Middle East-owned Currie & Brown’s boss says takeover is ‘vote of confidence’ in UK post-Brexit vote

Euan McEwan

The historic Sweett brand will be dropped within two months of the consultant’s takeover by Currie & Brown, the buying firm’s chief executive Euan McEwan has told Building.

McEwan (pictured) was speaking ahead of his Middle East-owned firm’s £29m offer for Sweett Group going “unconditional” on Tuesday, after it purchased 89% of its shares, taking it over the 75% threshold needed to seal the deal.

The takeover is set to complete next month and will de-list Sweett from the AIM arm of the London Stock Exchange after nine years. The takeover – which will create a combined company of over 2,000 employees – ends nearly 90 years of independence at Sweett.

Rival bidder WSP Parsons Brinckerhoff had already formally quit the race to buy Sweett in June, after being gazumped by Currie & Brown’s higher offer.
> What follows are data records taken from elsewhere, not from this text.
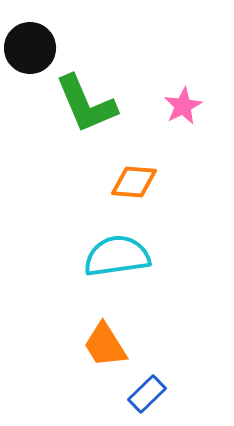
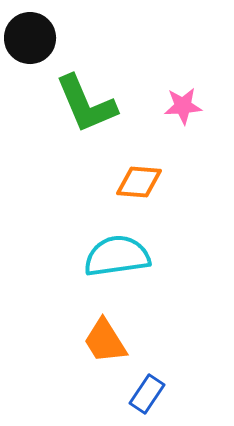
black circle: moved 10 px up
pink star: rotated 24 degrees clockwise
orange diamond: moved 5 px right
orange trapezoid: moved 4 px up
blue rectangle: rotated 12 degrees counterclockwise
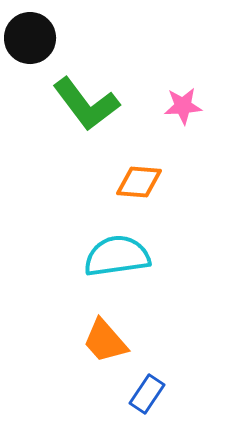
green L-shape: rotated 14 degrees counterclockwise
orange trapezoid: rotated 9 degrees counterclockwise
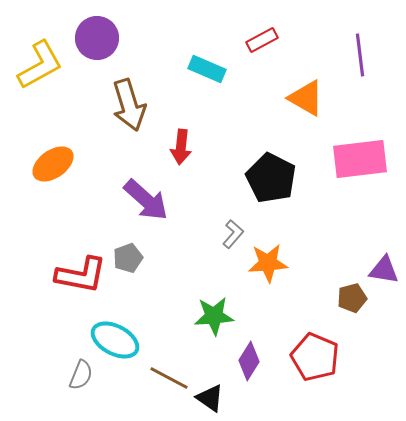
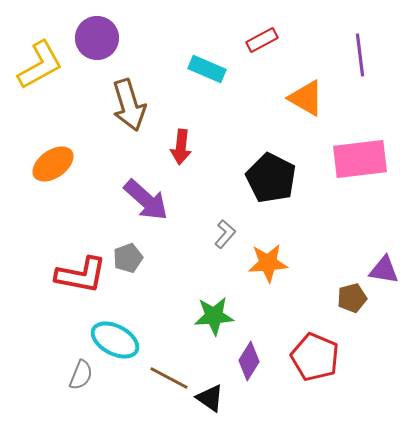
gray L-shape: moved 8 px left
McEwan said Currie & Brown will move swifty to end the Sweett brand as “you can’t have two names in the same marketplace”.

He said the firm was attracted to the deal by “Sweett’s team and their strength in the UK”.

McEwan described the acquisition as a “vote of confidence” in the UK by its parent company, Middle East-based Dar Group, post-EU referendum. The firm’s £29m offer for Sweett was first announced on 24 June, the day the UK’s decision to vote for Brexit was announced and the country lost its prime minister.

McEwan said: “Dar is very positive about the UK […] You get on with it. There will be opportunities coming out of Brexit.”

McEwan said he expected further major M&A deals within construction consultancy and for the market to reduce to a “big four or five players”, like in accountancy.

He said: “I’m an accountant as well as an engineer and we went through this in the mid-1980s. It makes sense to consolidate to match up services with clients around the world.”

He said Currie & Brown’s strategy was primarily to “continue to grow organically” but further M&A “might be” part of the picture.

Sweett’s board of directors - including chief executive Douglas McCormick - will step down once the deal completes.

Currie & Brown had already acquired Sweett’s struggling Asia Pacific businesses in a deal agreed late last year and concluded in June. This purchase had been delayed by a disagreement between the two parties over the impact of currency fluctuations on the takeover price, which was resolved after a decision from an independent arbitration.

Currie & Brown has said it believes cost savings can be made at Sweett, principally through de-listing and cutbacks in property, back office and shared services. 

Dar Group also owns architect Perkins + Will.